Dmitry Mendeleev, a Russian chemist, created the periodic table in the mid-19th century. He arranged the elements into patterns that match their physical and chemical properties, using atomic number to guide his decisions. He even predicted that new elements would exist that hadn’t been discovered yet.
Henry Moseley, an English physicist, improved the periodic table. He measured the wavelengths of characteristic X-ray spectral lines for many elements and found that their frequencies depended on their atomic numbers—the same as the order in which they appear in the periodic table! This discovery, along with the earlier discoveries of noble gases helium, neon, argon, and krypton by Lord Rayleigh and William Ramsay, led to a compression of the periodic table into a “short-period” form that remains popular today.

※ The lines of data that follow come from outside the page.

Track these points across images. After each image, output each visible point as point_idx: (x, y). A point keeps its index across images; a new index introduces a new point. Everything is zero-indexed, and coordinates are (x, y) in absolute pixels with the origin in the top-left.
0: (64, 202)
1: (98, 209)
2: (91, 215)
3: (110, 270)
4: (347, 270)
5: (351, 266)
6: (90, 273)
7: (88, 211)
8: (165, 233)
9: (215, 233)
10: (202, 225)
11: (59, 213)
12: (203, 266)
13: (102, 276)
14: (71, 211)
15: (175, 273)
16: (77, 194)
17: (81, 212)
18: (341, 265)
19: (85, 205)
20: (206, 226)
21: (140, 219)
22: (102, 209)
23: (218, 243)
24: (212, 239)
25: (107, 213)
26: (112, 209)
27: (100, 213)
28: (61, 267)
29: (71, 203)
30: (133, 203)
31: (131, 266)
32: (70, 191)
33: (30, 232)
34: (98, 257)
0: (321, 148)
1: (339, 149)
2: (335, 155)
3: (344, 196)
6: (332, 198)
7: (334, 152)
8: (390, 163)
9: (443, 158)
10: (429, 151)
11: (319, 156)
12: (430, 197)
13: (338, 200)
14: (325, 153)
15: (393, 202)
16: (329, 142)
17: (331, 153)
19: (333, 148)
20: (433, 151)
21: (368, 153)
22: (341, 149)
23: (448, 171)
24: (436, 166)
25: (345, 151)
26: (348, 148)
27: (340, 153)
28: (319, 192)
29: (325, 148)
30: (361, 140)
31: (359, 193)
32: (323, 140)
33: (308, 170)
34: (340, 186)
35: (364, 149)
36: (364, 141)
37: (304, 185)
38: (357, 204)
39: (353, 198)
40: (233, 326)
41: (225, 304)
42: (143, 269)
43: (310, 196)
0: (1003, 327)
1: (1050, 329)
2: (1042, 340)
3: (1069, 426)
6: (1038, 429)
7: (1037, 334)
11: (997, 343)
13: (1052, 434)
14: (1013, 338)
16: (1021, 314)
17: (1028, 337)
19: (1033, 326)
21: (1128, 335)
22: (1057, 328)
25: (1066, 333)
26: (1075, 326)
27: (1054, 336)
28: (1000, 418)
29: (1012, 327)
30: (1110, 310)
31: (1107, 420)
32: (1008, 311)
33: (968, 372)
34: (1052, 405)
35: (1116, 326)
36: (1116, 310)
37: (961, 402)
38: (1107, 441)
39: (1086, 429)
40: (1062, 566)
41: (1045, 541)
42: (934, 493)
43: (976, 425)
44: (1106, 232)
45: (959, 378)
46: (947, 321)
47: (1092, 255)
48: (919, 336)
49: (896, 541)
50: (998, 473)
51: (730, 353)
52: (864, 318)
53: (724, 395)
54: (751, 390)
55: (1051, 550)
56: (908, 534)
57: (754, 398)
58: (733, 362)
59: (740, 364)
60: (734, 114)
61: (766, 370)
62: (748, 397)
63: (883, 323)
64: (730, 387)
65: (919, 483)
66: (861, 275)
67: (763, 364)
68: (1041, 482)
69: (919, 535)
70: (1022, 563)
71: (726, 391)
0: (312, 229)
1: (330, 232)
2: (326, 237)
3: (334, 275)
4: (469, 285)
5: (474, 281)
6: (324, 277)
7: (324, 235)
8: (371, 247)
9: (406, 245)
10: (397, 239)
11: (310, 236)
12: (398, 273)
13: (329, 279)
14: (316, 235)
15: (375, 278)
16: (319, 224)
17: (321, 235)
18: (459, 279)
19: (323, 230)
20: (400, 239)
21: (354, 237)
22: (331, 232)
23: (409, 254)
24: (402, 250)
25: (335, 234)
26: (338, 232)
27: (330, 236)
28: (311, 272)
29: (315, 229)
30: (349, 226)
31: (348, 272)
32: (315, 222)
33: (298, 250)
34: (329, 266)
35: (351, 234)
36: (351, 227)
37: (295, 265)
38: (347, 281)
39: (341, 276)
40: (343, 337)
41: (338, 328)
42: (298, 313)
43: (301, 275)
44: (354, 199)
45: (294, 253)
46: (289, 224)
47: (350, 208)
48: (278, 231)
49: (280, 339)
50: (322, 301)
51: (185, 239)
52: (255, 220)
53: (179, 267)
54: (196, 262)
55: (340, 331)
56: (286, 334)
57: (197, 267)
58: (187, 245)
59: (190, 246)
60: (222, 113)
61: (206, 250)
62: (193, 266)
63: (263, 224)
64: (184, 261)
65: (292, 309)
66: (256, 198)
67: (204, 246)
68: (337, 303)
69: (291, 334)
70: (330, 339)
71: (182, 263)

Americium, the fourth synthetic transuranic element, was made by Glenn Seaborg, Ralph James, Leon Morgan, and Albert Ghiorso late in 1944 at the University of Chicago’s wartime Metallurgical Laboratory (now known as Argonne National Laboratory). It is a radioactive element with 19 isotopes and 8 nuclear isomers.
Claim reports for the discovery of new elements occur frequently in scientific literature. IUPAC and its member organizations assess these claims and recognize those laboratories whose research fulfills agreed criteria for a new element.